__Provided entries__:

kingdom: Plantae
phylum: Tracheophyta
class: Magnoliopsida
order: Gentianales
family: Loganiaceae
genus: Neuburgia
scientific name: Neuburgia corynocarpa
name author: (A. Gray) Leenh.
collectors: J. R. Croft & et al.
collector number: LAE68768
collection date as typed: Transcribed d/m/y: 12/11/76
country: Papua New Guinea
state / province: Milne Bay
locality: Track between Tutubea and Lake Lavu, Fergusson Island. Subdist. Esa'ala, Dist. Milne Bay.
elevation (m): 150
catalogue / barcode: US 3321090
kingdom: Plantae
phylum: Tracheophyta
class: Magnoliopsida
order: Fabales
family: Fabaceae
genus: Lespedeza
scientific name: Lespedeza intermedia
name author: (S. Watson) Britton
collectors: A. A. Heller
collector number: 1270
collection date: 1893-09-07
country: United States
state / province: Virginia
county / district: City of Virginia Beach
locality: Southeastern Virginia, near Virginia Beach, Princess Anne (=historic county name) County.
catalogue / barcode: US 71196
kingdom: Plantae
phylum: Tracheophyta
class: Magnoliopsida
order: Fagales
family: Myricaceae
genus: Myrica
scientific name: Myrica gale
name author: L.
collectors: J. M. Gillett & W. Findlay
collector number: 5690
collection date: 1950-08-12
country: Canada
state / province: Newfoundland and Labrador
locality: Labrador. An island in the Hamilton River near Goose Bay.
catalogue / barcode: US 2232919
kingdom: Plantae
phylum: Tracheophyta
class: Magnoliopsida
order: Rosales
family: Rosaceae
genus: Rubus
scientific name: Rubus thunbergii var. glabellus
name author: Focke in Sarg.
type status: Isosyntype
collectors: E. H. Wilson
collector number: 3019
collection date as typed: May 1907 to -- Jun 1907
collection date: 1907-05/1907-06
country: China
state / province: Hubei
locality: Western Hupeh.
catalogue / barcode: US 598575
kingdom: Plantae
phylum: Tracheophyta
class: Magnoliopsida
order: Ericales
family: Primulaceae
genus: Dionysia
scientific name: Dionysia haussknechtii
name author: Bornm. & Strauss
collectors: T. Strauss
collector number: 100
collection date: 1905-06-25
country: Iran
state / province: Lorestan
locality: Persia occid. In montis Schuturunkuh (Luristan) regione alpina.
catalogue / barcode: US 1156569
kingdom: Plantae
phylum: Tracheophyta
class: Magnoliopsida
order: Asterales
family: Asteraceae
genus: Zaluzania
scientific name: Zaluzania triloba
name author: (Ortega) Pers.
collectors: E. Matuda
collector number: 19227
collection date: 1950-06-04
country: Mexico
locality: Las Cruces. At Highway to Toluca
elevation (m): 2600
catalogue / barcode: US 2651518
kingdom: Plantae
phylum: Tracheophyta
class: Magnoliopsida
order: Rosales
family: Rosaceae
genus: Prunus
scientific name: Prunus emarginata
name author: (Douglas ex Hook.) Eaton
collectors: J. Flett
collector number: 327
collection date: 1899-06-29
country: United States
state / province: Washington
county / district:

__Request__:
Copy the rows above word for word. Start with the line containing "genus: Prunus" and end with the final line of the rows.

__Answer to this exercise__:
genus: Prunus
scientific name: Prunus emarginata
name author: (Douglas ex Hook.) Eaton
collectors: J. Flett
collector number: 327
collection date: 1899-06-29
country: United States
state / province: Washington
county / district:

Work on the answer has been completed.